What they want are not people who can memorize terms, but people who can understand problems, drive experiments, and produce results.
Many people are amazed at his successful counter - attack.
But behind this is a bigger trend: Academic degrees can only prove that you've taken courses, while projects can prove that you've done real work. Learning according to the curriculum is step - by - step, while learning according to problems is real skill.
AI has broken down the knowledge barrier. With AI, you can learn at any time.
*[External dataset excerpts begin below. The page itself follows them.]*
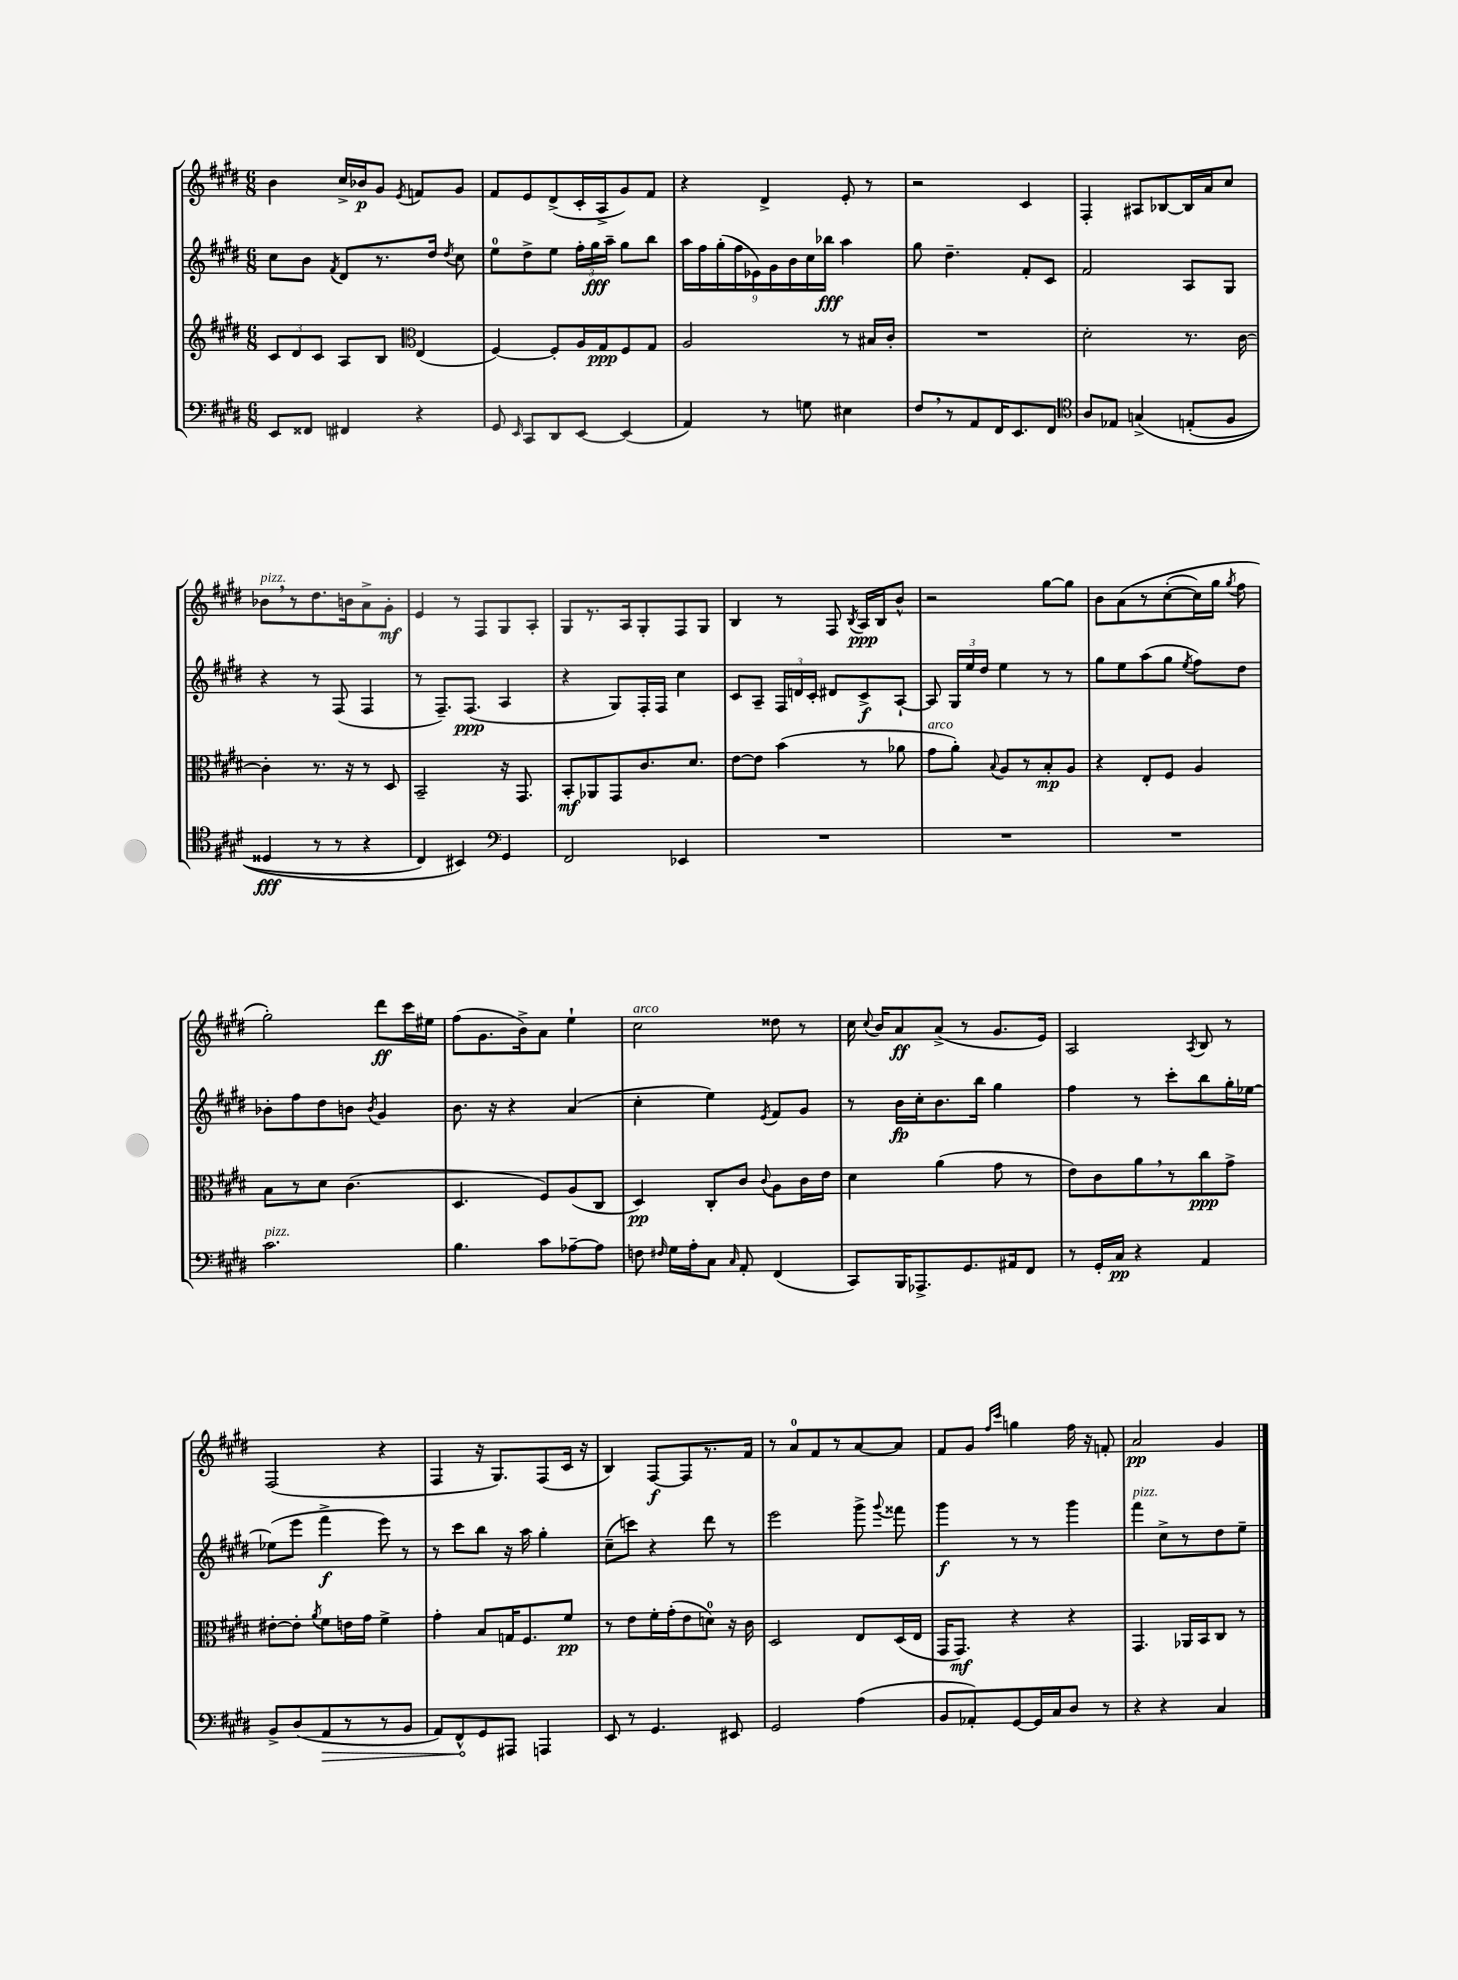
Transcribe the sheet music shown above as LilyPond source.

<<
\new StaffGroup <<
\new Staff = "s0" {
    \clef treble \key e \major \numericTimeSignature \time 6/8
    \autoBeamOff b'4 cis''16[-> bes'16\p gis'8] \acciaccatura { e'8 } f'8[ gis'8] |
    fis'8[ e'8 dis'8->( cis'16-. a16-> gis'8) fis'8] |
    r4 dis'4-> e'8-. r8 |
    r2 cis'4 |
    fis4-. ais8[ bes8~ bes16 a'16 cis''8] |
    bes'8[^\markup { \italic "pizz." } \breathe r8 dis''8. b'16 a'8-> gis'8]-.\mf |
    e'4 r8 fis8[ gis8 a8]-. |
    gis8[ r8. a16 gis8-. fis8 gis8] |
    b4 r8 fis8 \acciaccatura { b8 } a16[\ppp b16 b'8]-^ |
    r2 gis''8[~ gis''8] |
    b'8[ a'8\( r8 cis''8~-.( cis''16) gis''16] \acciaccatura { gis''8 } fis''8 |
    gis''2-.\) dis'''8[\ff cis'''16 eis''16] |
    fis''8[( gis'8. b'16->) a'8] e''4-! |
    cis''2^\markup { \italic "arco" } disis''8 r8 |
    cis''16 \appoggiatura { cis''8 } b'16[ a'8\ff a'8]->( r8 gis'8.[ e'16]) |
    a2 \acciaccatura { a8 } b8 r8 |
    fis2( r4 |
    fis4 r16 gis8.[) fis8( cis'16] r16 |
    b4) fis8[~\f fis8 r8. fis'16] |
    r8 a'8[-0 fis'8 r8 a'8~ a'8] |
    fis'8[ gis'8] \grace { fis''16[ cis'''16] } g''4 fis''16 r16 f'8-. |
    a'2\pp gis'4 \bar "|." |
}
\new Staff = "s1" {
    \clef treble \key e \major \numericTimeSignature \time 6/8
    \autoBeamOff cis''8[ b'8] \acciaccatura { fis'8 } dis'8[ r8. dis''16] \acciaccatura { dis''8 } cis''8 |
    e''8[-0 dis''8-> e''8] \tuplet 3/2 { fis''16[-. gis''16\fff a''16]-- } gis''8[ b''8] |
    \tuplet 9/8 { a''16[ fis''16 gis''16-.( fis''16 ees'16) gis'16 b'16 cis''16 bes''16]\fff } a''4 |
    gis''8 dis''4.-- fis'8[-. cis'8] |
    fis'2 a8[ gis8] |
    r4 r8 fis8( fis4 |
    r8 fis8.[--) fis8.]\ppp( a4 |
    r4 gis8[) fis16-. fis16] cis''4 |
    cis'8[ a8]-- \tuplet 3/2 { fis16[ d'16 cis'16]-. } dis'8[ cis'8->\f a8]~-! |
    a8 \tuplet 3/2 { gis16[ e''16 dis''16] } e''4 r8 r8 |
    gis''8[ e''8 a''8( gis''8] \acciaccatura { e''8 } fis''8[) dis''8] |
    bes'8[-. fis''8 dis''8 b'8] \acciaccatura { b'8 } gis'4 |
    b'8. r16 r4 a'4( |
    cis''4-. e''4) \acciaccatura { e'8 } fis'8[ gis'8] |
    r8 b'16[\fp cis''16-. b'8. b''16] gis''4 |
    fis''4 r8 cis'''8[-. b''8 gis''16-. ees''16]~ |
    ees''8[( e'''8] fis'''4->\f e'''8) r8 |
    r8 cis'''8[ b''8] r16 a''16 gis''4-. |
    cis''8[--( c'''8]) r4 dis'''8 r8 |
    e'''2 gis'''8-> \appoggiatura { gis'''8 } fisis'''8 |
    gis'''4\f r8 r8 gis'''4 |
    fis'''4^\markup { \italic "pizz." } cis''8[-> r8 dis''8 e''8]-- \bar "|." |
}
\new Staff = "s2" {
    \clef treble \key e \major \numericTimeSignature \time 6/8
    \autoBeamOff \tuplet 3/2 { cis'8[ dis'8 cis'8] } a8[ b8] \clef alto e4( |
    fis4~) fis8[-. a16 gis16\ppp fis8 gis8] |
    a2 r8 bis16[ cis'16]-. |
    R2. |
    dis'2-. r8. cis'16~ |
    cis'4-. r8. r16 r8 dis8 |
    b,2-- r16 gis,8. |
    b,8[-.\mf aes,8 gis,8 cis'8. dis'8.] |
    e'8[~ e'8] b'4( r8 aes'8 |
    gis'8[^\markup { \italic "arco" } a'8]-.) \appoggiatura { b8 } a8[ r8 b8-.\mp a8] |
    r4 e8[-. fis8] a4 |
    b8[ r8 dis'8] cis'4.( |
    dis4. fis8[) a8( cis8] |
    dis4\pp) cis8[-. cis'8] \appoggiatura { cis'8 } a8[ cis'16 e'16] |
    dis'4 a'4( gis'8 r8 |
    e'8[) cis'8 a'8 \breathe r8 cis''8\ppp gis'8]-> |
    eis'8[~-. eis'8]-. \acciaccatura { a'8 } fis'8[ e'16 gis'16] fis'4-> |
    gis'4-. b8[ g16 fis8. fis'8]\pp |
    r8 e'8[ fis'16-. gis'16-.( e'8 d'8]-0) r16 cis'16 |
    dis2 e8[ dis16( e16] |
    gis,16[ gis,8.]\mf) r4 r4 |
    gis,4. aes,16[ b,16 cis8] r8 \bar "|." |
}
\new Staff = "s3" {
    \clef bass \key e \major \numericTimeSignature \time 6/8
    \autoBeamOff e,8[ fisis,8] fis,4 r4 |
    gis,8 \grace { e,16 } cis,8[ dis,8 e,8]~ e,4( |
    a,4) r8 g8 eis4 |
    fis8[ \breathe r8 a,8 fis,16 e,8. fis,8] |
    \clef tenor a8[ ees8] g4->\( e8[-.( fis8] |
    disis4\fff r8 r8 r4 |
    cis4) bis,4\) \clef bass gis,4 |
    fis,2 ees,4 |
    R2. |
    R2. |
    R2. |
    cis'2.^\markup { \italic "pizz." } |
    b4. cis'8[ aes8~-- aes8] |
    f8 \grace { fis16 } gis16[ a16-. cis8] \grace { cis16 } a,8-. fis,4( |
    cis,8[) b,,16 aes,,8.-> gis,8. ais,16 fis,8] |
    r8 gis,16[-. cis16]\pp r4 a,4 |
    b,8[-> dis8( \once \override Hairpin.circled-tip = ##t a,8\> r8 r8 b,8] |
    a,8[) fis,8-^\! gis,8 ais,,8] a,,4 |
    e,8 r8 gis,4. eis,8 |
    gis,2 a4( |
    b,8[ aes,8-.) gis,8~ gis,16 cis16 dis8] r8 |
    r4 r4 cis4 \bar "|." |
}
>>
>>
\layout { \context { \Score \remove "Bar_number_engraver" } }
Whether you can learn depends on whether you know how to ask questions.
In the AI era, what's scarce is not knowledge, but the ability to ask questions and the ability of autonomous learning.
In future recruitment, it's not about where you graduated from, but about whether you can use AI to produce real results.
Conclusion | It's not exams that determine life, but works that speak
Gabriel's story is not about an unorthodox approach defeating the regular army.
It's a replicable learning path in the AI era:
Start from projects, use AI to accelerate understanding, and prove your ability with works.
This is not an exception, but a paradigm shift:
No longer learn and then do, but learn while doing.
No longer wait for academic certification, but let projects speak.
No longer use AI to write on your behalf, but use AI for in - depth understanding.
He said: I'm not a genius. I just changed my learning method and learned AI with AI.
Now, works are more important than academic degrees.
📮Reference materials
https://www.youtube.com/watch?v=vq5WhoPCWQ8&t=1547s
https://www.businessinsider.com/high - school - dropout - openai - chatgpt - learn - ai - gabriel - petersson - 2025 - 11
https://www.theatlantic.com/technology/2025/11/openai - lawsuit - subpoenas/684861/
https://x.com/GabrielPeterss4/status/1977907158504133118?referrer=grok - com
https://www.plymouthstreet.com/stories/gabriel - petersson
https://github.com/gabrielpetersson
This article is from the WeChat official account "AI Deep Researcher", author: AI Deep Researcher, published by 36Kr with authorization.